Astronomers have tracked, for the first time, an exoplanet orbiting around its host star.
Of the 450 or so exoplanets that have been identified to date, around ten have been imaged directly. Of those, beta Pictoris b has the smallest orbit, tracking around its host star at an equivalent distance as Saturn is from our own Sun. On such a tight orbit it could take a mere 20 years to observe one complete orbit.
For the first time, astronomers have tracked the motion of an exoplanet as it orbits its host star. Beta Pictoris was imaged with the NACO instrument on the VLT in 2003, 2008 and 2009. The dust disc surrounding the host star is also shown here. Image: ESO/A.M.Lagrange.Astronomers used the NACO adaptive optics instrument attached to ESO's Very Large Telescope in Chile – which removes much of the blurring effect of the Earth's atmosphere to create sharp images – to study the beta Pictoris system 60 light years away.
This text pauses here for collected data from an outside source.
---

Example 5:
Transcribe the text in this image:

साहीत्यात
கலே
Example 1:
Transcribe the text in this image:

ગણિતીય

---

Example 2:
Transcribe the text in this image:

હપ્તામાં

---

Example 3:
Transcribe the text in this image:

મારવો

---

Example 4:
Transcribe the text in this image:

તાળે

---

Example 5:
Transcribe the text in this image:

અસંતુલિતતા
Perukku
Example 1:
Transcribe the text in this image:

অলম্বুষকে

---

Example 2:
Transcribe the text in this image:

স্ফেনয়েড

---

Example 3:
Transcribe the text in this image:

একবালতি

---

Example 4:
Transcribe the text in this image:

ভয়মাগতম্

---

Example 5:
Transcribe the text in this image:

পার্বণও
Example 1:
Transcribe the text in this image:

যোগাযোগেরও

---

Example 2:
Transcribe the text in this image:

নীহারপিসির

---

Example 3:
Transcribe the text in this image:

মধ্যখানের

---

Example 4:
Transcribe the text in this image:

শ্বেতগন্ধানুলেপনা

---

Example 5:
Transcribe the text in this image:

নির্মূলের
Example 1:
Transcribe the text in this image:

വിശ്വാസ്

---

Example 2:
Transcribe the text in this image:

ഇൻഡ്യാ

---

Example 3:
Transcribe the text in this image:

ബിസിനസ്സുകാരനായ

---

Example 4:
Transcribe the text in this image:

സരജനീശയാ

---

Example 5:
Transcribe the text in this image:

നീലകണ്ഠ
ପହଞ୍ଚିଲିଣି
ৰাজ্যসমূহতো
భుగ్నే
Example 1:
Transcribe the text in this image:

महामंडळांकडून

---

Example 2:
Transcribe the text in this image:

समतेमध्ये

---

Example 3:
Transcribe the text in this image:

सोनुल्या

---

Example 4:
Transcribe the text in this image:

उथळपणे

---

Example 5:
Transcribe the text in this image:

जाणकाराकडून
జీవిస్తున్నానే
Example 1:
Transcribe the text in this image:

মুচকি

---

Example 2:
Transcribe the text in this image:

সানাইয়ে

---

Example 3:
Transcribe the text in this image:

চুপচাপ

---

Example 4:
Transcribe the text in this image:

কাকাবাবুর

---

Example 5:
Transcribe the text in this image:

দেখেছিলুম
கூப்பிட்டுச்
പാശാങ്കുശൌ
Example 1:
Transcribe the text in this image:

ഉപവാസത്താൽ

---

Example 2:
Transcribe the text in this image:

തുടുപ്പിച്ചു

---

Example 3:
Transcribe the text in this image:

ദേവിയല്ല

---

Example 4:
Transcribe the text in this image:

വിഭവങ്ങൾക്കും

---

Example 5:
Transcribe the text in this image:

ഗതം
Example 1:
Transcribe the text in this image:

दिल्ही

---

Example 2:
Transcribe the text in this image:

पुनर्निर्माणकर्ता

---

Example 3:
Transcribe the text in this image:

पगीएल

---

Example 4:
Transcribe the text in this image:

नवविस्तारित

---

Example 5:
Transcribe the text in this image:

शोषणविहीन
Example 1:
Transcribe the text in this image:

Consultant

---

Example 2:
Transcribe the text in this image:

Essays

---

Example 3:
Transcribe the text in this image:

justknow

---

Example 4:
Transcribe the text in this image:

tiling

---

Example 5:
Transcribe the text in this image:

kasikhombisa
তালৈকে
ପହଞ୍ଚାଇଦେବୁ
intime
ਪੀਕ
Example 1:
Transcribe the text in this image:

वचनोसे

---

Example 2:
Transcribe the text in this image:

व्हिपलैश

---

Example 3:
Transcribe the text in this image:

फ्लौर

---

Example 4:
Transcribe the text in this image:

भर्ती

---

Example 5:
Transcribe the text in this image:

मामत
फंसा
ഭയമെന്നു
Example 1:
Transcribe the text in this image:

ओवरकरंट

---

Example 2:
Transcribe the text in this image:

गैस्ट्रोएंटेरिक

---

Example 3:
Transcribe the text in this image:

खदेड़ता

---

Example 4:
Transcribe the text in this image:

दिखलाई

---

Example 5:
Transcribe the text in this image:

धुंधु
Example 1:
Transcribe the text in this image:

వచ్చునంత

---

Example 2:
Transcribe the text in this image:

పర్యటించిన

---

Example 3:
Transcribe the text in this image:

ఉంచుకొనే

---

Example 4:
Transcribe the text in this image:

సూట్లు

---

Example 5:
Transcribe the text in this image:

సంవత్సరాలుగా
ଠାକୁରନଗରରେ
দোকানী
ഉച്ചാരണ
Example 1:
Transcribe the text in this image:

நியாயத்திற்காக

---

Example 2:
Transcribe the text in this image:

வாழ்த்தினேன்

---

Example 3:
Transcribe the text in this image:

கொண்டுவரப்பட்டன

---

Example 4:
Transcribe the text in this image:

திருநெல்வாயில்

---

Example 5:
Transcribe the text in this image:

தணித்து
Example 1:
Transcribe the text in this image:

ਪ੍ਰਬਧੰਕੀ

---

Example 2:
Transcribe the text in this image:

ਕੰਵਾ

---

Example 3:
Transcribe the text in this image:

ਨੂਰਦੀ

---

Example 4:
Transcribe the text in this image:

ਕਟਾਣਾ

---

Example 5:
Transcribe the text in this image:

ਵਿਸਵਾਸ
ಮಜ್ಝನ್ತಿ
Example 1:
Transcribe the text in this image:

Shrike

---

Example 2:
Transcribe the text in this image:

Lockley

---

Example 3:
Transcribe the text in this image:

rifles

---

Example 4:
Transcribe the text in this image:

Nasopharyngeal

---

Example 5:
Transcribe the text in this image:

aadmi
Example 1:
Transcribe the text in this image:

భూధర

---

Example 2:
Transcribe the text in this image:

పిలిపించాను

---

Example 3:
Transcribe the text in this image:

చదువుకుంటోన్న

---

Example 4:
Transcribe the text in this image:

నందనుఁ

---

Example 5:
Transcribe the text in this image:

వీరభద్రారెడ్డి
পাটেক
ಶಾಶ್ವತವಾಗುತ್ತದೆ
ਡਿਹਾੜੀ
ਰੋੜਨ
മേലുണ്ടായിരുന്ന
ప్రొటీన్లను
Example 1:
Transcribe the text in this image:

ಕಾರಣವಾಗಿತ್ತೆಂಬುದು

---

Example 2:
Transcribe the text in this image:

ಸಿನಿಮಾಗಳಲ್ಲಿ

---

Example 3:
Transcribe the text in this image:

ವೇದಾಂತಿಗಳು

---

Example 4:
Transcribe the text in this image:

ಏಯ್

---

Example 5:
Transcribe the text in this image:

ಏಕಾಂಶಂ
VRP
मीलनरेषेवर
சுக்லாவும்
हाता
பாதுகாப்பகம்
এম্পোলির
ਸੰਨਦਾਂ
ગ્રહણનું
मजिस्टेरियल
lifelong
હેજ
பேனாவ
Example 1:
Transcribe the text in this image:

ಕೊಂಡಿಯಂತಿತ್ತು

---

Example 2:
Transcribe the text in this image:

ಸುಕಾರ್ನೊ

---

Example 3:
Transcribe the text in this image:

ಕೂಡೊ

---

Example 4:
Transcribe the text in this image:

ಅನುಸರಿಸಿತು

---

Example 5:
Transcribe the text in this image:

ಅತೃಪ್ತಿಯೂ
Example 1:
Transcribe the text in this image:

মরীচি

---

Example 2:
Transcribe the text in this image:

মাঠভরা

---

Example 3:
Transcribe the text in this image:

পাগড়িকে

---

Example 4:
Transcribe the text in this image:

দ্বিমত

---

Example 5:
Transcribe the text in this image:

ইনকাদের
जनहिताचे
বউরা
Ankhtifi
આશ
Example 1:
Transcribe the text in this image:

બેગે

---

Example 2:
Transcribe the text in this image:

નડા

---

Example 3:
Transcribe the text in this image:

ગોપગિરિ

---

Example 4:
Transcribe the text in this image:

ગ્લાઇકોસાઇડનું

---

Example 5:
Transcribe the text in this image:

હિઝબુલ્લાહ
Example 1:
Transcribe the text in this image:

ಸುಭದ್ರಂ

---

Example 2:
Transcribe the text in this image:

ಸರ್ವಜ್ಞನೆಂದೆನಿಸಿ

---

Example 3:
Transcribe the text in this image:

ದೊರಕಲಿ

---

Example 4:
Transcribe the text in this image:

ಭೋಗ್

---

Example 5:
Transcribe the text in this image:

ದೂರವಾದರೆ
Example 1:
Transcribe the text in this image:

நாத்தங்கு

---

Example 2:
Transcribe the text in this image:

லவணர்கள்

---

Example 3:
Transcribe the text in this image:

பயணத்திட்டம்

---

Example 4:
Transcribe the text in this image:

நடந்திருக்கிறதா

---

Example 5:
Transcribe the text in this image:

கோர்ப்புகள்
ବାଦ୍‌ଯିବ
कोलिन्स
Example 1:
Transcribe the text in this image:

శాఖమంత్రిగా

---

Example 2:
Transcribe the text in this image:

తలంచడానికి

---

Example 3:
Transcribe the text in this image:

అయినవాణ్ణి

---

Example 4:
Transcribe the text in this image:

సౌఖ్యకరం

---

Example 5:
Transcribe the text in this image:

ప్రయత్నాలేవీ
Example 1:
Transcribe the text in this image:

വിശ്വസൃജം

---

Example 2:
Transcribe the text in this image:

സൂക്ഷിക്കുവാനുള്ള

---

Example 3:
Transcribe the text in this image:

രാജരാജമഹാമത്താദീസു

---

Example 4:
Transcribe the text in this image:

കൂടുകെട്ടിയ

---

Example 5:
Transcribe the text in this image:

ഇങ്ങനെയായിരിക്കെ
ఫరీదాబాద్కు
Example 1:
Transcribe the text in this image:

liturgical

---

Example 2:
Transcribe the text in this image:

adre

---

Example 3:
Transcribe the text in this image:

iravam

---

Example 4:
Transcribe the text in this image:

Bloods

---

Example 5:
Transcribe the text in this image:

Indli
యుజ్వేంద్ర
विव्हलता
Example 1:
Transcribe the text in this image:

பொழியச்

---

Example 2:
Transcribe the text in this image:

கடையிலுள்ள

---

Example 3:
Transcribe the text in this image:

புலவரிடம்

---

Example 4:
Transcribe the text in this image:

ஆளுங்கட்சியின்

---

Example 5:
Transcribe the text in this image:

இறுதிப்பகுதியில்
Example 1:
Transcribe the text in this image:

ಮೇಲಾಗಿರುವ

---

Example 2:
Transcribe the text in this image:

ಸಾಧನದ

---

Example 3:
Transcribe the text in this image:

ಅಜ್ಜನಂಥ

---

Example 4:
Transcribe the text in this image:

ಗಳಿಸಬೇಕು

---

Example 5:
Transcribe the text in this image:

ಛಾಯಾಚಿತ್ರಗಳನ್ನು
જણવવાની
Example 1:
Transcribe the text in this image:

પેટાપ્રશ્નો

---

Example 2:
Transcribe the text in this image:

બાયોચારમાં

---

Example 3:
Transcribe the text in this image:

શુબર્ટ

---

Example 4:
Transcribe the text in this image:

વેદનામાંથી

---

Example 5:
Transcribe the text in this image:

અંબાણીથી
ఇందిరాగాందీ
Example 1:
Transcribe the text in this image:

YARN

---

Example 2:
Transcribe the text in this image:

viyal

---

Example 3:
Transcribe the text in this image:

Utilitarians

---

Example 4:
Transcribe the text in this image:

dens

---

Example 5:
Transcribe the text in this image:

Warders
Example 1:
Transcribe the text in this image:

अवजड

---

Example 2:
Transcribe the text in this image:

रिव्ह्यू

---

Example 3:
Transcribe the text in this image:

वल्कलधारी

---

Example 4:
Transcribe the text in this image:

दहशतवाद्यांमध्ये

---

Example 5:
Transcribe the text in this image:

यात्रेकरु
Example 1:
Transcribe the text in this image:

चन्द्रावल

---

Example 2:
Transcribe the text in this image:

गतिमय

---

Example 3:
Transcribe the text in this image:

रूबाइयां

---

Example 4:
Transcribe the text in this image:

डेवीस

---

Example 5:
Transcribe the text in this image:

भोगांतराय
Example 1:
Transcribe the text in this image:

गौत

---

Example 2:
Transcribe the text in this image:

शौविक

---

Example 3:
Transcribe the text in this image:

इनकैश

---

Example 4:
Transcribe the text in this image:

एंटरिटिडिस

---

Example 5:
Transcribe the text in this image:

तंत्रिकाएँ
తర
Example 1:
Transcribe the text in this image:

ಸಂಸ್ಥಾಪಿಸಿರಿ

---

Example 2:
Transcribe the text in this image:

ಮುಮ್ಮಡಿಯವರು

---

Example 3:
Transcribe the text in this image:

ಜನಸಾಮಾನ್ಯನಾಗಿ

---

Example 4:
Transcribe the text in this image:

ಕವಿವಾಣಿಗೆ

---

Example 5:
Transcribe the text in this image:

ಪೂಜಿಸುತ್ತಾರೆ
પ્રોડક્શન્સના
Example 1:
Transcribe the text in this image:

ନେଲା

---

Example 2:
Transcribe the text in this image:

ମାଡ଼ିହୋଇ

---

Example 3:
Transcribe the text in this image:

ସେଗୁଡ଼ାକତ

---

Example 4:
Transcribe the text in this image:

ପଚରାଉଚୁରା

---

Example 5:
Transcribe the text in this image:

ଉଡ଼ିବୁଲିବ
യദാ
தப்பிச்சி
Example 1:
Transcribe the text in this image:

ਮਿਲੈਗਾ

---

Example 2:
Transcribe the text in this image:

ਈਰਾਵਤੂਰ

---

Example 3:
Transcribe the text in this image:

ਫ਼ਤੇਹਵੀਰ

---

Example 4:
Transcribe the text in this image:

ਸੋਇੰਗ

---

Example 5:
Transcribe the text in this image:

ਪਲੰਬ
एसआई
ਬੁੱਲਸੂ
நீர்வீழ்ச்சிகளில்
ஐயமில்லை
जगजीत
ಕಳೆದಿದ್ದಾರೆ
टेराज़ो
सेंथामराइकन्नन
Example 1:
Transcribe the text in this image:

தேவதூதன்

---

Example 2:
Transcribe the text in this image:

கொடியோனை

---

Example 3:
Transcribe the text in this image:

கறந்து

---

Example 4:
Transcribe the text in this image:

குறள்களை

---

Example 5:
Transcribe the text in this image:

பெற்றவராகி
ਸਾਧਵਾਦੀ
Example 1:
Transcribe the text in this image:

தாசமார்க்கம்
The central star is just 12 million years old and is surrounded by a dusty debris disc, demonstrating that gas giant planets can form within these discs in just a few million years.
Previous observations of the system had already identified a warp in the disc, a secondary inclined disc and comets falling onto the star, which pointed to the presence of a massive planet. “Our new observations now definitively prove this,” says team leader Anne-Marie Lagrange. “Because the star is so young, our results prove that giant planets can form in discs in time-spans as short as a few million years.”
Artist impression of how nine-Jupiter mass beta Pictoris b might look inside the dusty disc surrounding its host star. Image: ESO/L. Calçada.Comparing images snapped in 2003, 2008 and 2009 revealed that the planet had moved from one side of the star, passed in front of or behind it and was thus drowned out by the glare of the star and couldn't be seen, to the other side. The planet, which has a mass of about nine Jupiters, is massive enough and located in the right position to be responsible for the warp in the inner parts of the disc.
The observation also has important implications for models of solar system formation. “Together with the planets found around the young, massive stars Fomalhaut and HR8799, the existence of Beta Pictoris b suggests that super-Jupiters could be frequent byproducts of planet formation around more massive stars,” says team member Gael Chauvin.
Direct images of other exoplanet systems also illustrates the diversity of planetary systems. “Among those, Beta Pictoris b is the most promising case of a planet that could have formed in the same way as the giant planets in our Solar System,” comments Lagrange. That is, by attracting gaseous material onto a rocky core. The planet may also have formed in the same close orbit as it is observed today, rather than the more distant exoplanets that orbit Fomalhaut and HR8799, for example, which would lie beyond the orbit of Neptune in our Solar System. These distant worlds likely formed via a different mechanism, perhaps at locations in the proto-planetary disc which were gravitationally unstable, or alternatively the planets formed closer in and moved further out because of gravitational perturbations.